* BRIEF:
Answer these from the excerpt on filtering HTML tags in PHP:
(a) In the tag cleaner's pattern, what does the + mean?
(b) What does the strip_tags() function dump?
(c) What pattern does the end tag cleaner match?
----- EXCERPT PROVIDED
Note that we dump words found in HTML comments, and replace   with spaces. Then, $content = preg_replace("/<[A-Za-z]+[^>]*?>/i", "\\0 ", $content); dumps tags (but NOT content between opening and closing tags!) like <P> <SPAN>, etc., including tags with attributes. The + means one or more alphabetic characters follow the < and the [^>]*?> means zero or more characters that aren't the > character can come before the > character. That means attributes, such as id="myid". Without this allowing for attributes, no match would be made on <P id="myid">, and it may be that this is at the start of your page and the </P> tag at the end of the page so as a result this script would find that THE PAGE HAS NO WORDS ON IT!

It's a good thing all the filtering happens BEFORE the strip_tags() function dumps all remaining tags on the page plus everything between tags, because otherwise an opening and closing DIV tag would be deleted along with everything between it, which is likely to be all page contents. The previously discussed tag cleaner $content = preg_replace("/<[A-Za-z]+[^>]*?>/i", "\\0 ", $content); and the end tag cleaner $content = preg_replace("/<\/[A-Za-z]+>/", "\\0 ", $content); are much less destructive, leaving alone everything between tags such as DIVs, SPANs, and Ps. This enables the words on the page to be left for the script to find and sort.
----------
----- SUPPLIED DATA
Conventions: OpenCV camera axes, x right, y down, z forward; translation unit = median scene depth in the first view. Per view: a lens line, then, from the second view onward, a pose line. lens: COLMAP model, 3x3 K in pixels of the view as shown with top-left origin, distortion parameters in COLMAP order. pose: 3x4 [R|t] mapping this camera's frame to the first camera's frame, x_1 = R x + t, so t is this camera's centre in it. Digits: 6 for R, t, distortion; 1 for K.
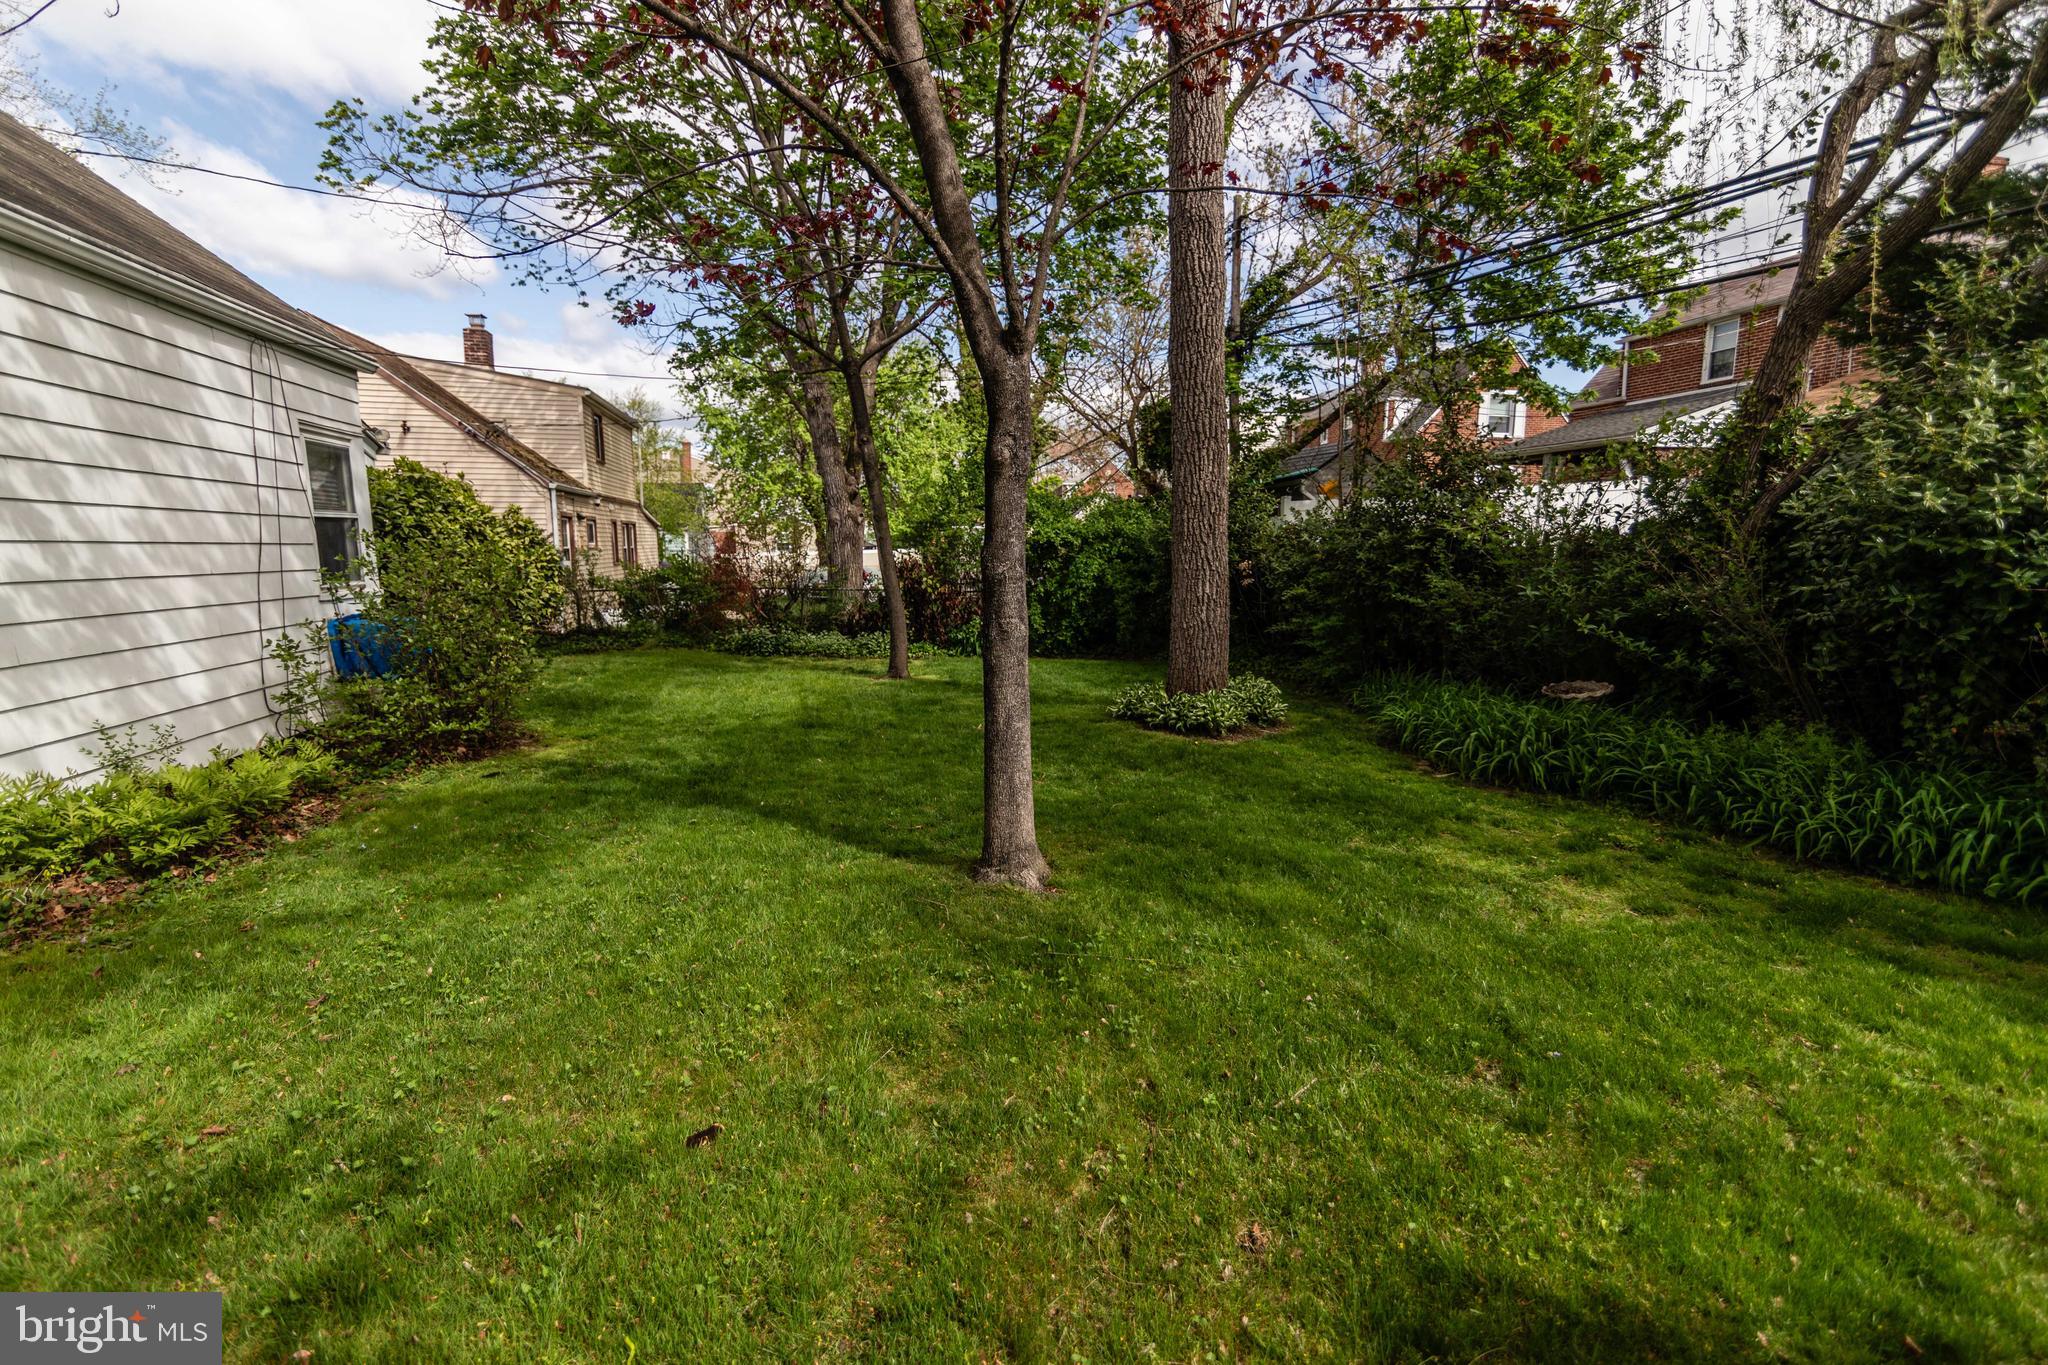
----------
* ANSWER BOX:
(a) One or more alphabetic characters follow the <.
(b) All remaining tags on the page plus everything between tags.
(c) /<\/[A-Za-z]+>/